The little saffron coloured butterfly which came and met me at the bar in Dinard square and brought me (so it seemed to me) news from you, will have been returned anymore since my leaving in that little cold and windy square? It was unlikely the algid Breton summer would exite from numb gardens so many equal sparks all painted with the same colour. Maybe I didn't meet one of Dinard's butterflies but the Dinard's butterfly and the question to solve was whether the mourning visitor came and met exactly me or whether it ignored other bars on purpose because I was exactly al that one (at Cornouailles') or whether that little corner was simply on its mechanic and daily route. In conclusion was it a mourning walking or a secret message? To answer this question the day before my coming back I decided to leave a good pourboire and my Italian address to my maid. She would have written to me "yes" or "no" whether the butterfly had come back after my leaving or if it hadn't returned anymore. I waited for the butterfly to alight on a vase of flowers, then I took a hundred note, a sheet of paper and a pencil and I called for my maid. Talking in a more unsteady than usual French and stammering, I explained her the case; I didn't explained all the case, only a part of it.

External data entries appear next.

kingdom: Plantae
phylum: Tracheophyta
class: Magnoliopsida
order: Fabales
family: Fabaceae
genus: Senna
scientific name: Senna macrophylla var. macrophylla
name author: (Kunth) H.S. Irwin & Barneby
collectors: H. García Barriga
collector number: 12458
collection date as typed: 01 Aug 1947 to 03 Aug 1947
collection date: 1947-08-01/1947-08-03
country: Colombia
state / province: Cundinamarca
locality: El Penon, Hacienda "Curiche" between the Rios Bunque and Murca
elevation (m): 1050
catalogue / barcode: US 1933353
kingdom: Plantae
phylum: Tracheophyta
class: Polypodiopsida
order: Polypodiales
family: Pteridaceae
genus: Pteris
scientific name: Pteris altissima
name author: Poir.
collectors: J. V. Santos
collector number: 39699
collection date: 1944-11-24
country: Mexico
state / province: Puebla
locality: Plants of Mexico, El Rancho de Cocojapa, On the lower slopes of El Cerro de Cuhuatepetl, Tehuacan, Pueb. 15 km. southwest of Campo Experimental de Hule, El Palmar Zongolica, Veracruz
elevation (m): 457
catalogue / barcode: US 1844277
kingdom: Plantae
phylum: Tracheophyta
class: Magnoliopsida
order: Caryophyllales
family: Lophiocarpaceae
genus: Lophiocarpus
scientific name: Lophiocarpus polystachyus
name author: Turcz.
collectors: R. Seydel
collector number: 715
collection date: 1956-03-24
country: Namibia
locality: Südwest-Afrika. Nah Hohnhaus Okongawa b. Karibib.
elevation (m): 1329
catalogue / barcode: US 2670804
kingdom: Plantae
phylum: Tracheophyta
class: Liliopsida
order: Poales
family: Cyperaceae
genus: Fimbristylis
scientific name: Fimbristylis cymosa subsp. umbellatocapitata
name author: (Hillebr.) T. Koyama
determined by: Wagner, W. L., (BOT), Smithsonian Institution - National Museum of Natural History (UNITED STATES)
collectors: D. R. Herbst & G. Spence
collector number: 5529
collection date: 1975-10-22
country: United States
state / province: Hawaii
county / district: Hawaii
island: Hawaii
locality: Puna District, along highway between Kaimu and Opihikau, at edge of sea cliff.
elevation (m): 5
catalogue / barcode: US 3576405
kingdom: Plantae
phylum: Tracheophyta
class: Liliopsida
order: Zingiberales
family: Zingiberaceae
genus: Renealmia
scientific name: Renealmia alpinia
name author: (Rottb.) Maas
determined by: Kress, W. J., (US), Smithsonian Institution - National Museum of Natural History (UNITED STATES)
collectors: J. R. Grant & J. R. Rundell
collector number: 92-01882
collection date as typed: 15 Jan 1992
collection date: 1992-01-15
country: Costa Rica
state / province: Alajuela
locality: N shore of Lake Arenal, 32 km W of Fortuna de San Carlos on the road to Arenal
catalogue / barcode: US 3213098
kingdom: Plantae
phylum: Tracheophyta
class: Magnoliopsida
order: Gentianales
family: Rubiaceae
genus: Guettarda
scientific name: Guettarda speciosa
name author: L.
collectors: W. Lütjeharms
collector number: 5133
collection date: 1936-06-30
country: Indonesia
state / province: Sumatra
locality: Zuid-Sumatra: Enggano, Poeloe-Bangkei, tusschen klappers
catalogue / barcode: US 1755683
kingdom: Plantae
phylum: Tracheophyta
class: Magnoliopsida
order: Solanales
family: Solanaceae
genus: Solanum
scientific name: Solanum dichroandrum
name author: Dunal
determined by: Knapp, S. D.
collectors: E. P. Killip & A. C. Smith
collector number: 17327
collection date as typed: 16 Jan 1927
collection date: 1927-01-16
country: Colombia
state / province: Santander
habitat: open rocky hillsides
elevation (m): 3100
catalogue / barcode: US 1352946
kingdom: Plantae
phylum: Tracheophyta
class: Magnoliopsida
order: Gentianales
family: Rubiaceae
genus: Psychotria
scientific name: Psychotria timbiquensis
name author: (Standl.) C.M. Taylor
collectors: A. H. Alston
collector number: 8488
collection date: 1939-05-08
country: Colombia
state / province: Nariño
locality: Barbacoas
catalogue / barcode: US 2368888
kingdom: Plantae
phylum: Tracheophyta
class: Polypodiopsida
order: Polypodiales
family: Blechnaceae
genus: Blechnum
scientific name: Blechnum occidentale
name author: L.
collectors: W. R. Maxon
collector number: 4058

I was an amateur entomologist and I wished to know if the butterfly would have come back again and how much it would have longed with all that cold. Then I became silent, sweaty and terrified.
"Un papillon? Un papillon jaune?" said the graceful Filli opening her Grenze eyes wide. "On that vase? I can see nothing. Look better. Merci bien, Monsieur".
She pocketed the hundred note and went away holding a coffee filter. I bowed my head and when I raised it again I saw the butterfly wasn't on the dahlias vase anymore.